## THE REQUEST
Reproduce every line of the records below verbatim, leaving out the pictures.

## EXTRACTED ENTRIES
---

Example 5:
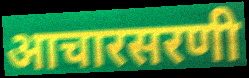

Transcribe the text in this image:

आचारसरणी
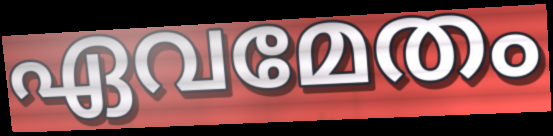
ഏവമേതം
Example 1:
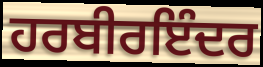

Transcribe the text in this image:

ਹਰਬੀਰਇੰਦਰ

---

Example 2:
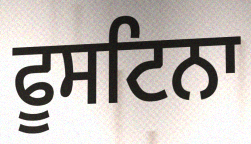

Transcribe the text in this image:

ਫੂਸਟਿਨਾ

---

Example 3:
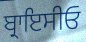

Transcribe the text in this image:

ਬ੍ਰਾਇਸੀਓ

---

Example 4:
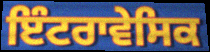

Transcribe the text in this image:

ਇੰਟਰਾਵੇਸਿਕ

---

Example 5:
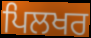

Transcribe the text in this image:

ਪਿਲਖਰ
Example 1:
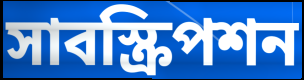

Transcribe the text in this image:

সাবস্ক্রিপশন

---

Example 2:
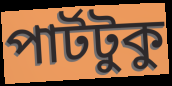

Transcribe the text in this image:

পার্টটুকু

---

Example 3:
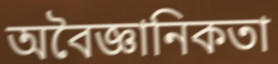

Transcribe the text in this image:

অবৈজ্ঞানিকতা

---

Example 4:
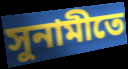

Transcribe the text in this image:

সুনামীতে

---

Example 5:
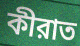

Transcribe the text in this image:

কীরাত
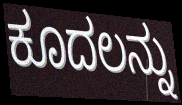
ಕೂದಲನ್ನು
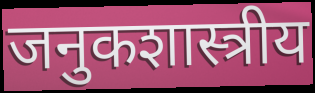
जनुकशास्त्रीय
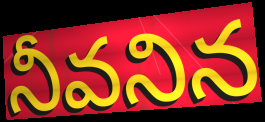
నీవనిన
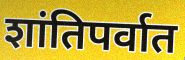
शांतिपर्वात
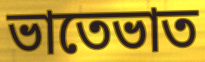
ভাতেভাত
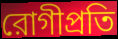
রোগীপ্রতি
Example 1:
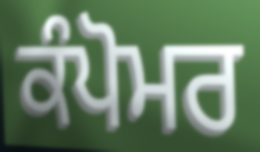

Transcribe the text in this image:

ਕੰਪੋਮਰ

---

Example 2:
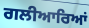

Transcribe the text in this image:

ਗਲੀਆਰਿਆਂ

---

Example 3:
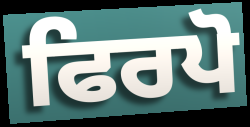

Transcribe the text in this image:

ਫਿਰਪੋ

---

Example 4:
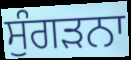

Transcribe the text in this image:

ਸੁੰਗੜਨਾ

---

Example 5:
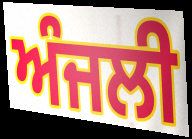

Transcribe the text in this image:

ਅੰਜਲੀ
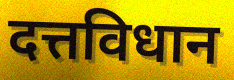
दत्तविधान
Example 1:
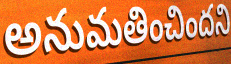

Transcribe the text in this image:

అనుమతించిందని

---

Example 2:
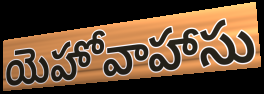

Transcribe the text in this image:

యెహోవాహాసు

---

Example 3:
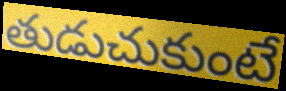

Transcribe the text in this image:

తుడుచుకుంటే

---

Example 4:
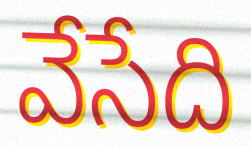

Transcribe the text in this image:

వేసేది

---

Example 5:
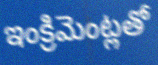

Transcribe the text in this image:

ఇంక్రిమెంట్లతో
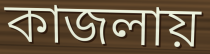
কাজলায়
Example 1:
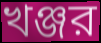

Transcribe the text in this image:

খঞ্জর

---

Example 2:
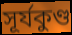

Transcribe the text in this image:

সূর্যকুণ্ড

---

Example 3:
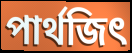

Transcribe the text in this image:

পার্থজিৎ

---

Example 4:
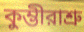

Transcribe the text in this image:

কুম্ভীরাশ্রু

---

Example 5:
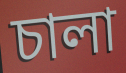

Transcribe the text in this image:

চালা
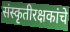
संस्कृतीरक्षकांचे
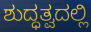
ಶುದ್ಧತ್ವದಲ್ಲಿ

## THE RESPONSE
---

Example 5:

Transcribe the text in this image:

आचारसरणी
ഏവമേതം
Example 1:

Transcribe the text in this image:

ਹਰਬੀਰਇੰਦਰ

---

Example 2:

Transcribe the text in this image:

ਫੂਸਟਿਨਾ

---

Example 3:

Transcribe the text in this image:

ਬ੍ਰਾਇਸੀਓ

---

Example 4:

Transcribe the text in this image:

ਇੰਟਰਾਵੇਸਿਕ

---

Example 5:

Transcribe the text in this image:

ਪਿਲਖਰ
Example 1:

Transcribe the text in this image:

সাবস্ক্রিপশন

---

Example 2:

Transcribe the text in this image:

পার্টটুকু

---

Example 3:

Transcribe the text in this image:

অবৈজ্ঞানিকতা

---

Example 4:

Transcribe the text in this image:

সুনামীতে

---

Example 5:

Transcribe the text in this image:

কীরাত
ಕೂದಲನ್ನು
जनुकशास्त्रीय
నీవనిన
शांतिपर्वात
ভাতেভাত
রোগীপ্রতি
Example 1:

Transcribe the text in this image:

ਕੰਪੋਮਰ

---

Example 2:

Transcribe the text in this image:

ਗਲੀਆਰਿਆਂ

---

Example 3:

Transcribe the text in this image:

ਫਿਰਪੋ

---

Example 4:

Transcribe the text in this image:

ਸੁੰਗੜਨਾ

---

Example 5:

Transcribe the text in this image:

ਅੰਜਲੀ
दत्तविधान
Example 1:

Transcribe the text in this image:

అనుమతించిందని

---

Example 2:

Transcribe the text in this image:

యెహోవాహాసు

---

Example 3:

Transcribe the text in this image:

తుడుచుకుంటే

---

Example 4:

Transcribe the text in this image:

వేసేది

---

Example 5:

Transcribe the text in this image:

ఇంక్రిమెంట్లతో
কাজলায়
Example 1:

Transcribe the text in this image:

খঞ্জর

---

Example 2:

Transcribe the text in this image:

সূর্যকুণ্ড

---

Example 3:

Transcribe the text in this image:

পার্থজিৎ

---

Example 4:

Transcribe the text in this image:

কুম্ভীরাশ্রু

---

Example 5:

Transcribe the text in this image:

চালা
संस्कृतीरक्षकांचे
ಶುದ್ಧತ್ವದಲ್ಲಿ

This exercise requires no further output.